* _INPUT_
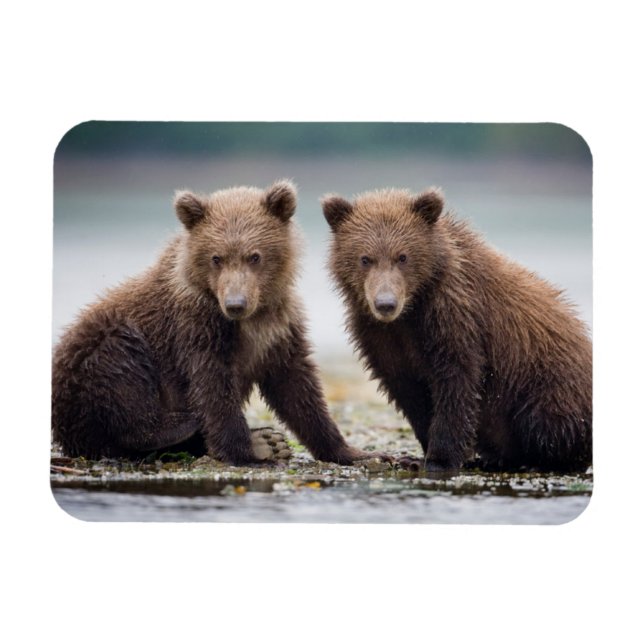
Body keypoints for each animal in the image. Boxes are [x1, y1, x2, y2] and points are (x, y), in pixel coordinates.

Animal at [52, 180, 383, 465]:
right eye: (216, 258)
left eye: (254, 256)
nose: (236, 303)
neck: (250, 318)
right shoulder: (196, 326)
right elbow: (212, 386)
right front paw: (246, 452)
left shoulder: (279, 327)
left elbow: (297, 387)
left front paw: (357, 452)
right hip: (89, 358)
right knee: (119, 365)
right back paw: (188, 428)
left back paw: (266, 441)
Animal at [322, 187, 592, 472]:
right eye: (365, 258)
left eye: (403, 256)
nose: (386, 303)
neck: (413, 308)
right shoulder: (378, 335)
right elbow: (408, 389)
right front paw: (417, 455)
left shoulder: (455, 318)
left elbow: (456, 382)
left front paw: (439, 459)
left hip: (546, 382)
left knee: (547, 424)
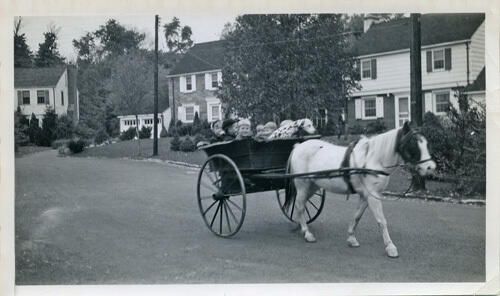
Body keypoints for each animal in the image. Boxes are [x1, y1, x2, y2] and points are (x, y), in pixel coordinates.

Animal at [286, 121, 438, 258]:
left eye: (426, 144)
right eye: (413, 144)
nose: (430, 167)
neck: (373, 159)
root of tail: (299, 146)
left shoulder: (366, 195)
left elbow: (357, 216)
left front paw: (351, 238)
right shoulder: (373, 196)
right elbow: (381, 221)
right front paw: (390, 247)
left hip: (313, 186)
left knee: (300, 204)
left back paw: (300, 226)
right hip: (302, 184)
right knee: (299, 205)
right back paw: (307, 232)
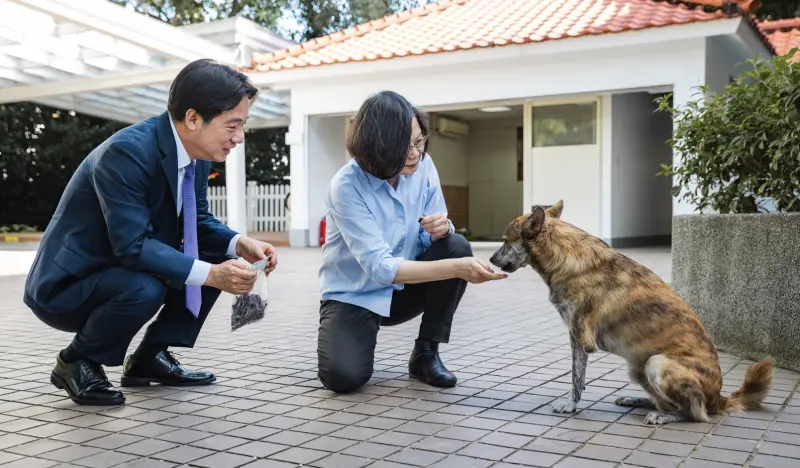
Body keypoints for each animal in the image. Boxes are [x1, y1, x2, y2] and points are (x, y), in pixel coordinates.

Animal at [490, 199, 772, 426]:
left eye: (504, 241)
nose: (491, 260)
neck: (566, 256)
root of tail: (718, 398)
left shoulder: (580, 337)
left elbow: (575, 377)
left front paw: (570, 405)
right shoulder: (576, 336)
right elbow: (578, 376)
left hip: (656, 363)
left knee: (694, 413)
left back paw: (663, 416)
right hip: (638, 368)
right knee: (666, 402)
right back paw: (638, 401)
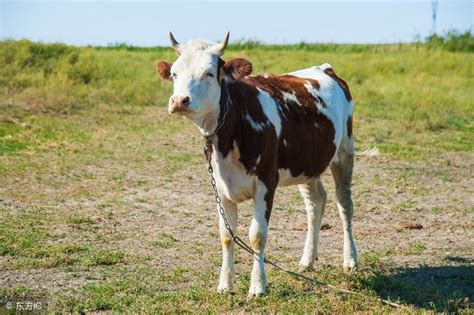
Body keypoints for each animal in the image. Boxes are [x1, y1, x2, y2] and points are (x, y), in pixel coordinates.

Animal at [157, 32, 358, 298]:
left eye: (209, 72)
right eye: (175, 73)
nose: (179, 100)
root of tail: (325, 68)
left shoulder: (266, 183)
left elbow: (257, 236)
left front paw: (258, 286)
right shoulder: (220, 187)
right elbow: (226, 235)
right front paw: (225, 284)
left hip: (345, 151)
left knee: (344, 204)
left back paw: (350, 260)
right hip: (307, 163)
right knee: (316, 203)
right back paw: (308, 259)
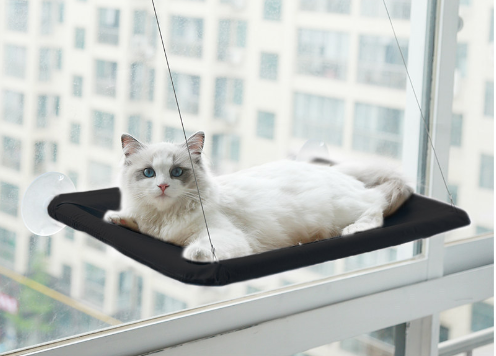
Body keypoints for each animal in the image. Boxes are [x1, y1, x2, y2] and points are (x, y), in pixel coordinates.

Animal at [102, 132, 412, 262]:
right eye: (149, 173)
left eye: (177, 172)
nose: (164, 186)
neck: (165, 218)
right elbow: (136, 223)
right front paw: (117, 218)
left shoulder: (223, 235)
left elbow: (201, 247)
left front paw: (194, 253)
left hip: (343, 209)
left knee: (376, 208)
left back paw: (354, 229)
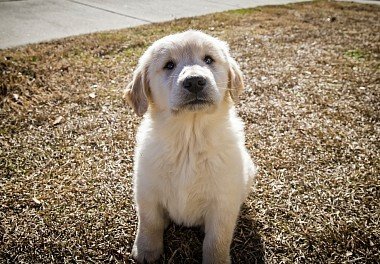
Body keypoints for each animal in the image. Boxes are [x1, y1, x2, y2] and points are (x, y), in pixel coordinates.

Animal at [126, 29, 256, 262]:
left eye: (208, 59)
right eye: (169, 65)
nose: (195, 81)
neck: (189, 140)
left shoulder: (223, 203)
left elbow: (217, 239)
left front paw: (216, 260)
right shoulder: (146, 191)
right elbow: (149, 223)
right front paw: (146, 251)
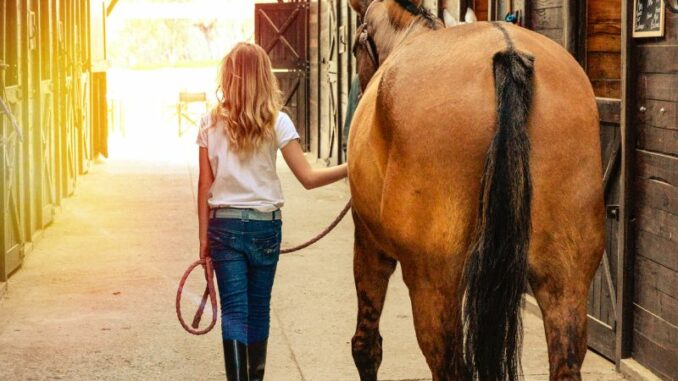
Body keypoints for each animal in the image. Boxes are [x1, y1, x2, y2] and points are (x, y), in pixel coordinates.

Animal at [346, 0, 604, 380]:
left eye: (354, 47)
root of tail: (508, 53)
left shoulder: (368, 243)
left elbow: (366, 347)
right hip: (566, 278)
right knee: (566, 359)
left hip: (433, 283)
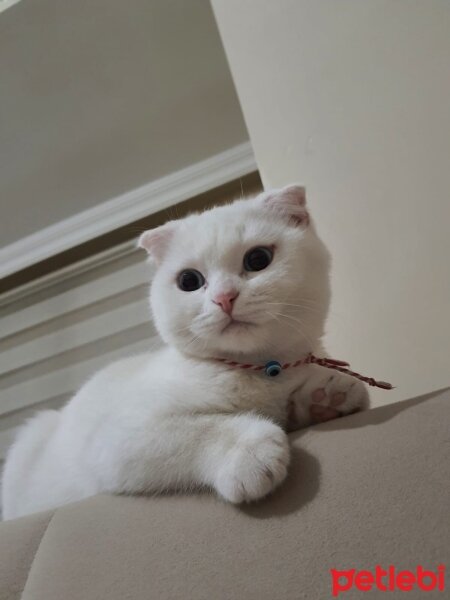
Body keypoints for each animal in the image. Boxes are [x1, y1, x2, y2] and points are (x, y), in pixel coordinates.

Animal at [2, 188, 370, 520]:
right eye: (189, 281)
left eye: (258, 260)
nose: (224, 297)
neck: (258, 372)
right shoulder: (121, 437)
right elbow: (201, 429)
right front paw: (249, 451)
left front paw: (326, 395)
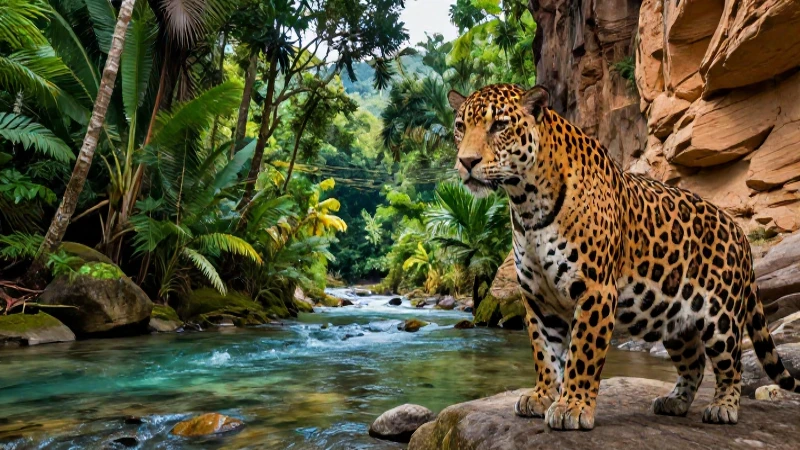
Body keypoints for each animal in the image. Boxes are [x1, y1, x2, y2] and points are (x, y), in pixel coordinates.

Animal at [447, 83, 800, 431]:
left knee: (732, 365)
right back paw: (674, 401)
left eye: (499, 126)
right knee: (695, 362)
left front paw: (572, 407)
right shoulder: (537, 297)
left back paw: (723, 407)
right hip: (675, 318)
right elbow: (543, 351)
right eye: (460, 126)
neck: (526, 201)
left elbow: (582, 353)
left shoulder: (595, 289)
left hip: (720, 316)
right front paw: (543, 396)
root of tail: (739, 232)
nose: (466, 161)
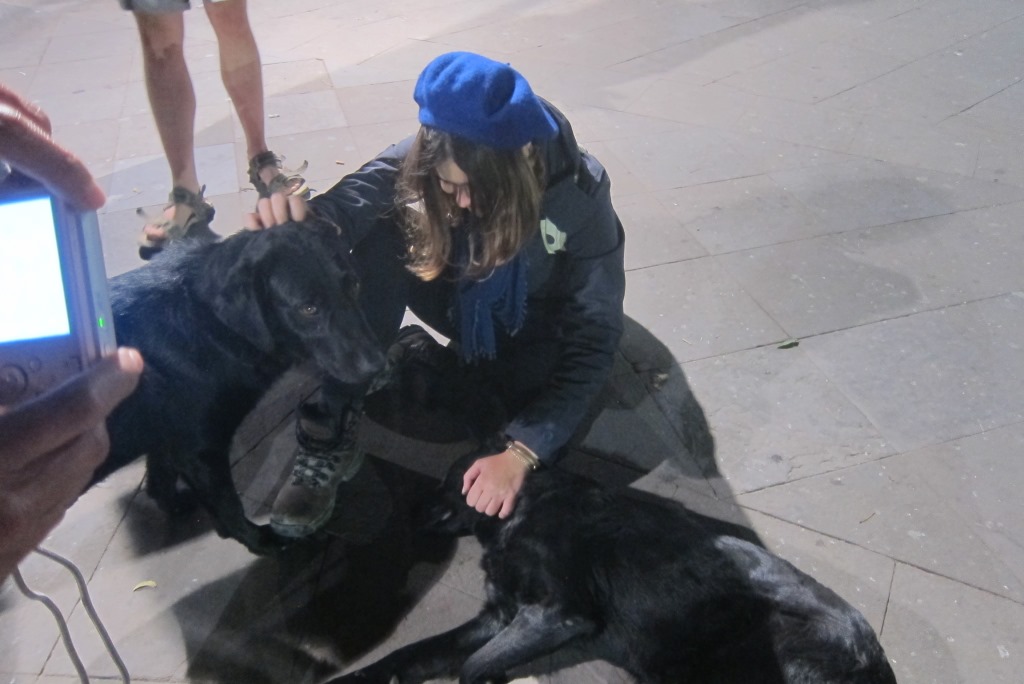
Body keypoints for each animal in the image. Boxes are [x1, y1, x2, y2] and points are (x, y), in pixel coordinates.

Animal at [89, 217, 385, 555]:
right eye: (308, 309)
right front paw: (261, 541)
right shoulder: (200, 450)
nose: (377, 366)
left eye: (355, 286)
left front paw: (175, 505)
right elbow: (228, 507)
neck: (208, 322)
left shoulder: (167, 437)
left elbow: (160, 478)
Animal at [326, 451, 898, 684]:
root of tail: (876, 657)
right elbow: (415, 652)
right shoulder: (499, 615)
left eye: (447, 483)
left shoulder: (557, 613)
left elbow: (472, 667)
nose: (408, 506)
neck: (528, 505)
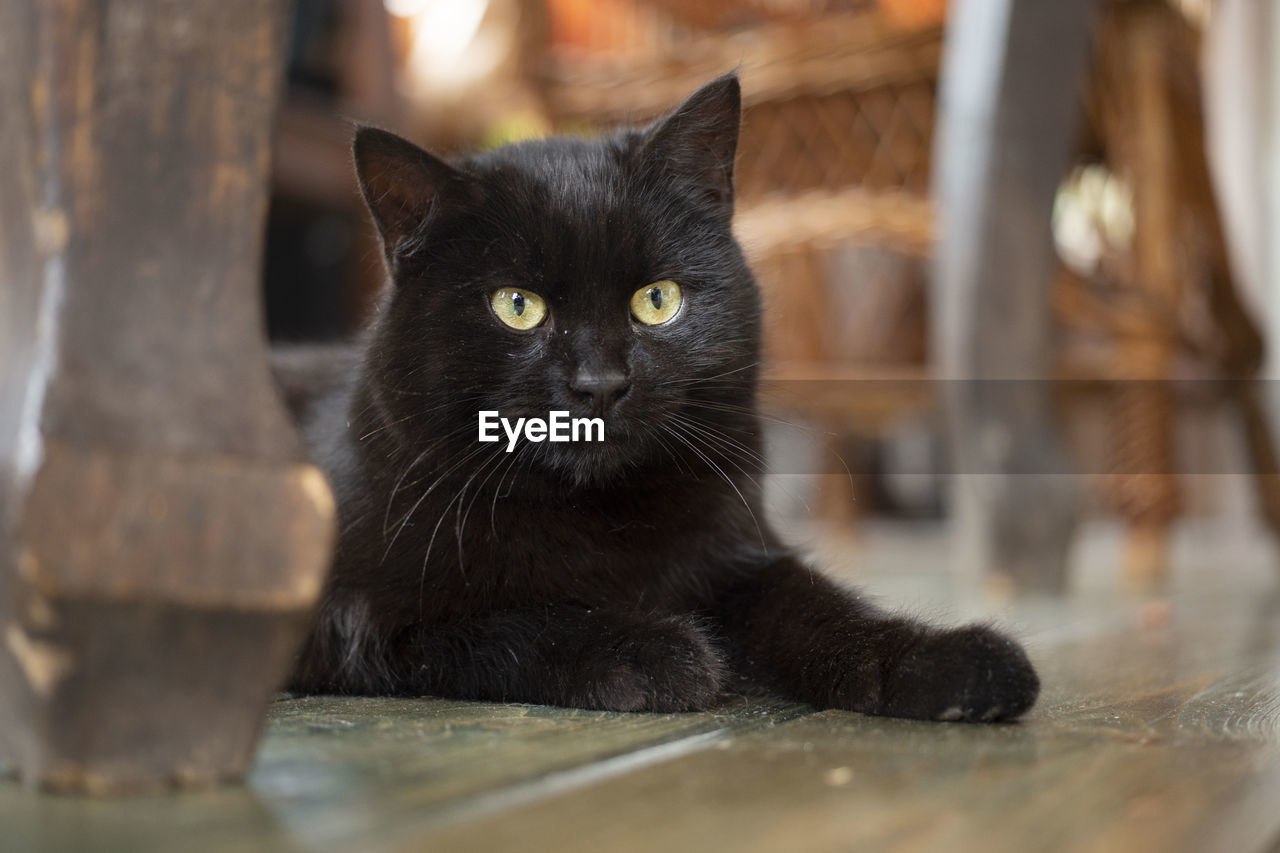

* _PROBLEM DESCRIPTION_
Scan the data for the string "back" and copy each line in which it occurs.

* _EXERCISE OUTPUT_
right back paw: (188, 428)
left back paw: (266, 441)
left back paw: (300, 226)
right back paw: (307, 232)
left back paw: (663, 416)
right back paw: (638, 401)
left back paw: (350, 260)
right back paw: (308, 259)
left back paw: (354, 229)
right back paw: (674, 401)
left back paw: (723, 407)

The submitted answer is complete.